Delta not equal to zero, and h^2<ab. It’s an ellipse.
Area is pi.a.b. But that gives 10pi.
But there a and b are the length of semi major and minor axes. Here a and b are just coefficients of x² and y²
I mixed them up why do I do this.
So there is no way to find out those lengths?
I tried to convert it into squares of two mutually perpendicular lines and then converting the lines into distance form, but unable to form the sum of two squares.
Isnt this tedious though?
Can you take SS bro? Can’t see unless login
Try writing it as a quadratic in x or y. The two roots of that quadratic will be two halves of the ellipse. Then we can integrate. Someone pls try if this works.
How did you understand this?
Always make it a rule to form quadratic in y only , in x it mess up badly always .
But how do we confirm that it gives two part of ellipse?
And do we do same for parabola and hyperbola?
I understood this
Which formula is this ? For area of any ellipse ?

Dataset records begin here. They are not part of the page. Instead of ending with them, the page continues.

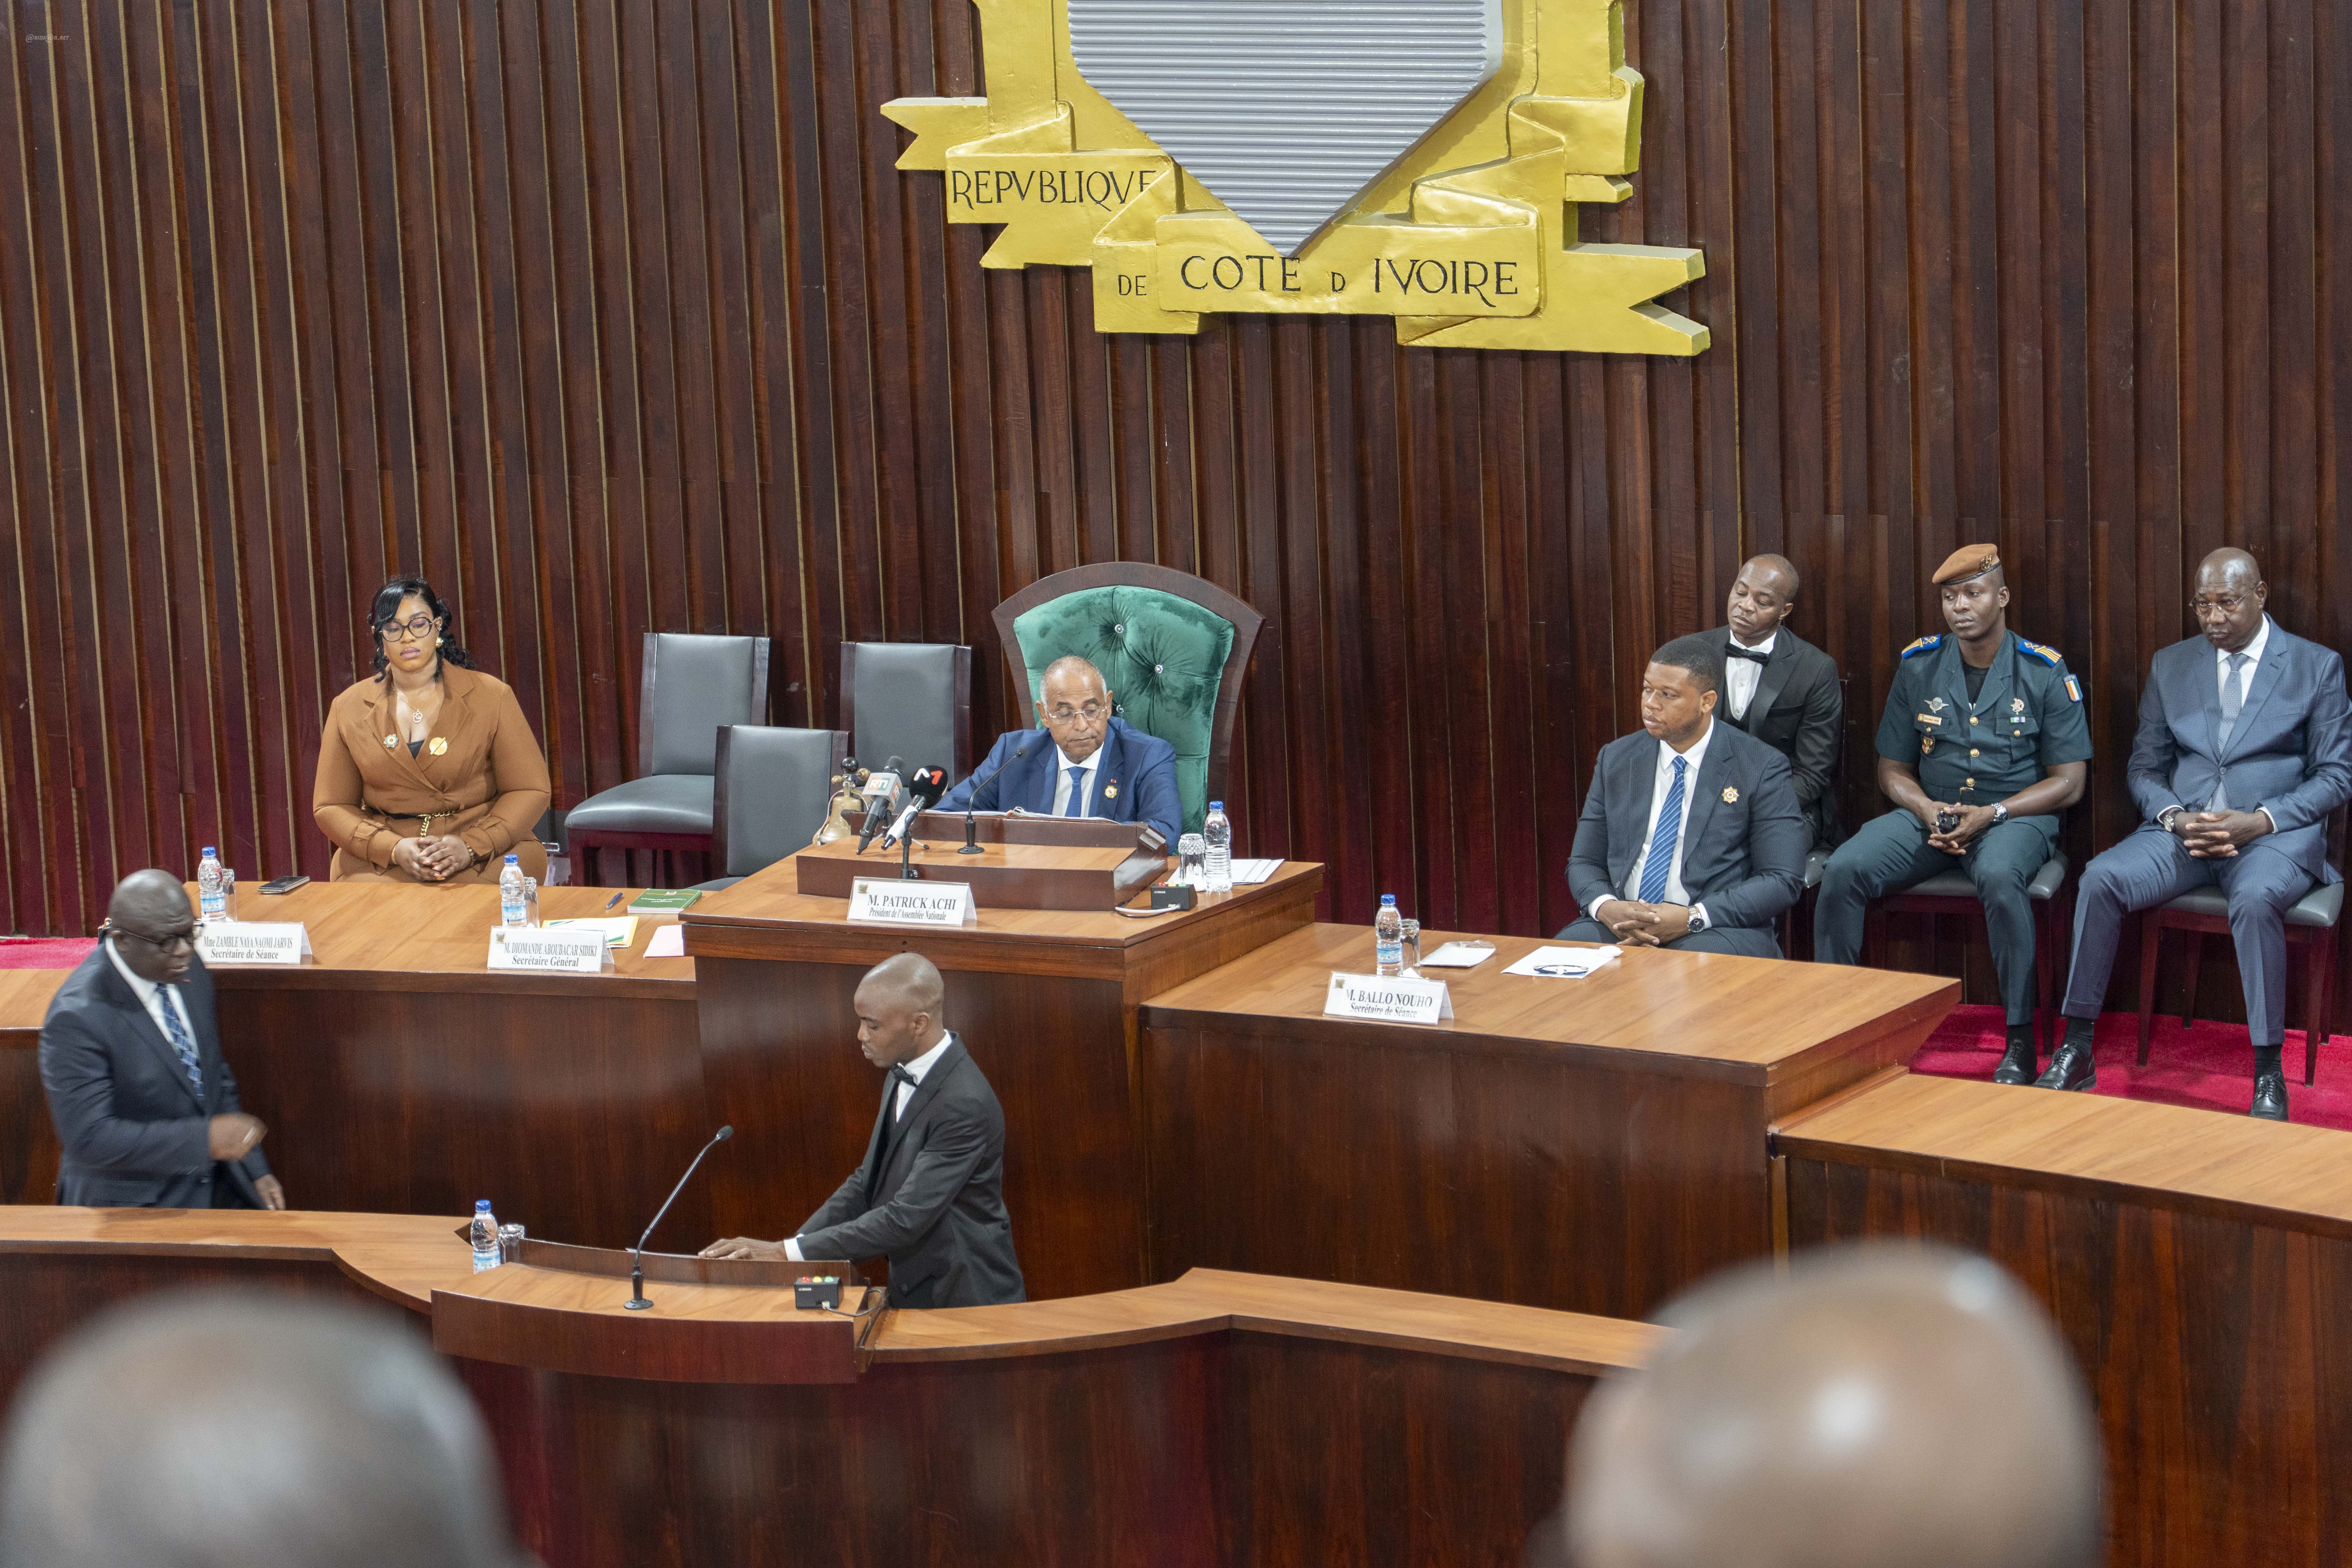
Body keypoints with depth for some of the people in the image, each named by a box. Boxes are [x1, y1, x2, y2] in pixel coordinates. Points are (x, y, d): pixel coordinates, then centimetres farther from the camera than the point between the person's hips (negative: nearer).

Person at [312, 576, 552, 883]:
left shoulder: (492, 696, 5)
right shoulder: (349, 708, 10)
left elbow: (530, 791, 2)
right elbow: (330, 808, 8)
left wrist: (470, 847, -15)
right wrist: (395, 849, -11)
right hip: (383, 863, 1)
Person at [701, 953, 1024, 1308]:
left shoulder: (964, 1104, -23)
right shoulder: (903, 1076, 5)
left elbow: (906, 1219, -24)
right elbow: (868, 1183, 11)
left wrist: (787, 1252, -22)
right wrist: (793, 1245, -3)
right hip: (914, 1291, 7)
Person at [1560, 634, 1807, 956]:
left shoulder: (1761, 769, -1)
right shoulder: (1616, 759, 13)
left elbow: (1782, 881, -5)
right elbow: (1583, 862, 15)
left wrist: (1692, 918, -17)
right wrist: (1606, 907, -10)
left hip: (1716, 930, -4)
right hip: (1620, 926, 4)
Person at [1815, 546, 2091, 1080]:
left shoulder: (2045, 672, -2)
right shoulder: (1918, 667, 6)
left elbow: (2068, 781, -2)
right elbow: (1893, 770, 11)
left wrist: (1990, 815, -16)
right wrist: (1929, 810, -11)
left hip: (2015, 815, -3)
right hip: (1929, 812, 4)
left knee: (1999, 876, -39)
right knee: (1843, 870, -24)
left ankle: (2021, 1040, -28)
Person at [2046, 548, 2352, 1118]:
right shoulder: (2171, 666, 14)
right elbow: (2145, 767, 14)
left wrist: (2258, 821, -15)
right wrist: (2175, 817, -9)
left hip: (2275, 833, -3)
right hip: (2183, 830, 3)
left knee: (2255, 899, -38)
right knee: (2101, 878, -25)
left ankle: (2268, 1075, -27)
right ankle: (2076, 1054, -20)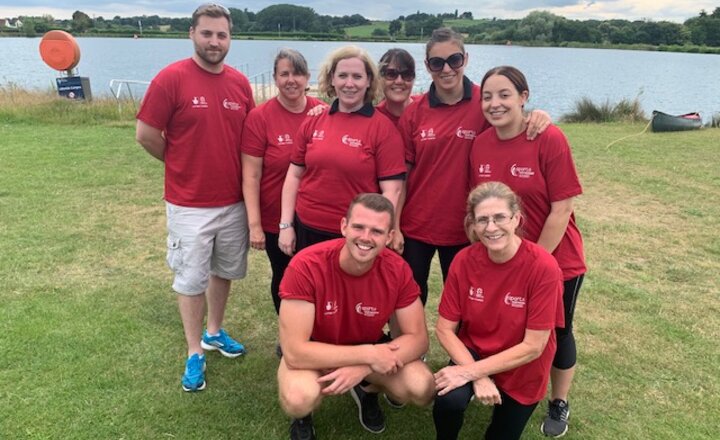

How did you get that its an ellipse. Like in my book it says the same condition for empty set. Whats that then?
I have no idea bro
I have like a list of conditions in my notebook, and there it says this ones an ellipse.
To be more precise,
(coefficient of x^2).delta not equal to zero, and h^2<ab
Yeah. Ive seen those conditions but the problem is Amit M Agarwal gives the same but then in a side note says the condition of ellipse(without any mention of e) is for an empty set. What could that mean.
I don’t know, bro.. I’ll update if I find out something, though.
Can you post pics?